The Arc Reacts to Newly Released CDC Autism Report Showing No Increase in Prevalence in Two Years
Washington, DC – Today, the Centers for Disease Control and Prevention (CDC) released new data showing the prevalence of Autism Spectrum Disorder (ASD) remains unchanged; 1 in 68 children have been identified as having a diagnosis on the autism spectrum between 2010 and 2012.
“While the data does not indicate an increase in autism prevalence, this does not mean that the numbers have stabilized. Previously, we have seen periods in which prevalence has remained unchanged. Between 2000 and 2002, the prevalence rate of 1 in 150 held steady, but was then followed by a dramatic rise that continued for a decade.
“The most important thing to take away from this report is the need for early diagnosis and intervention. It is concerning that minorities, specifically black and Hispanic populations, continue to be more likely to receive a diagnosis years after their white peers. The earlier a developmental evaluation takes place, the sooner individuals and their families can begin receiving early intervention supports. Another area for improvement is access to high-quality, affordable developmental services in the community. The Arc strongly believes that all children who have been identified with autism or other disabilities deserve this access to appropriate services.

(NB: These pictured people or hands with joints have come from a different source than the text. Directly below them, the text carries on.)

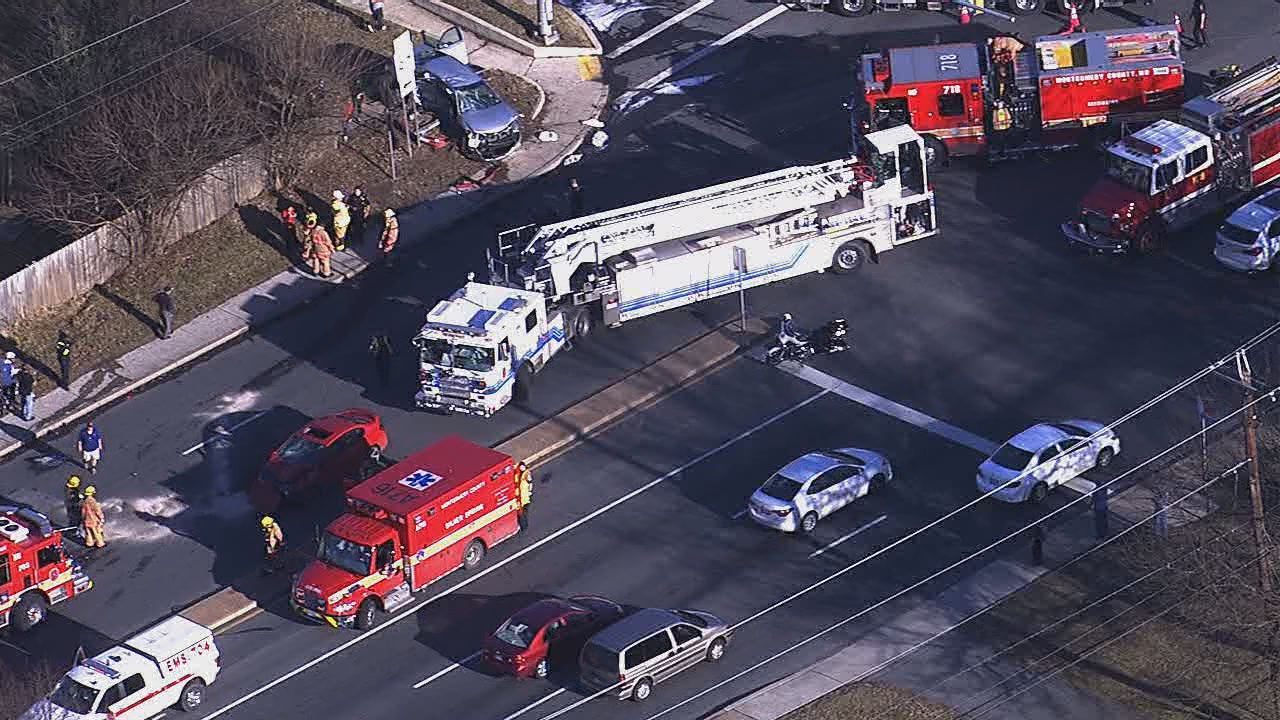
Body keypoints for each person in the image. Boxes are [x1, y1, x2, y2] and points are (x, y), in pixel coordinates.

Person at [64, 476, 84, 541]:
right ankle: (74, 532)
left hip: (71, 508)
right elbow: (75, 501)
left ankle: (73, 530)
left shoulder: (69, 489)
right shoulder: (72, 492)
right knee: (76, 521)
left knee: (73, 520)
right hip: (74, 509)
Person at [516, 462, 533, 531]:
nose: (521, 468)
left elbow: (530, 483)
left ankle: (524, 526)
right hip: (521, 498)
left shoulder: (526, 474)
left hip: (526, 498)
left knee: (523, 514)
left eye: (522, 466)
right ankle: (523, 525)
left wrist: (529, 492)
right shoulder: (520, 474)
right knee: (522, 513)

“The numbers may not have changed, but this report gives us much to think about and data to strengthen our calls to action for more resources and earlier intervention,” said Peter V. Berns, CEO of The Arc.
ASDs are a group of developmental disabilities that are often diagnosed in early childhood and can cause significant social, communication, and behavioral challenges over a lifetime. Chapters of The Arc across the country provide services and supports for people with autism and their families.
The Arc’s national office has several programs for persons with ASD: Autism Now: The National Autism Resource and Information Center; Wings for Autism, a national airport rehearsal program for people with autism or other developmental disabilities, and their families; and The Arc@Work, a program that develops innovative workforce solutions for the government and private sector by connecting employers with talented employees with autism or other disabilities and supporting the recruitment, on-boarding, and retention process.
Editor’s Note: The Arc is not an acronym; always refer to us as The Arc, not The ARC and never ARC. The Arc should be considered as a title or a phrase.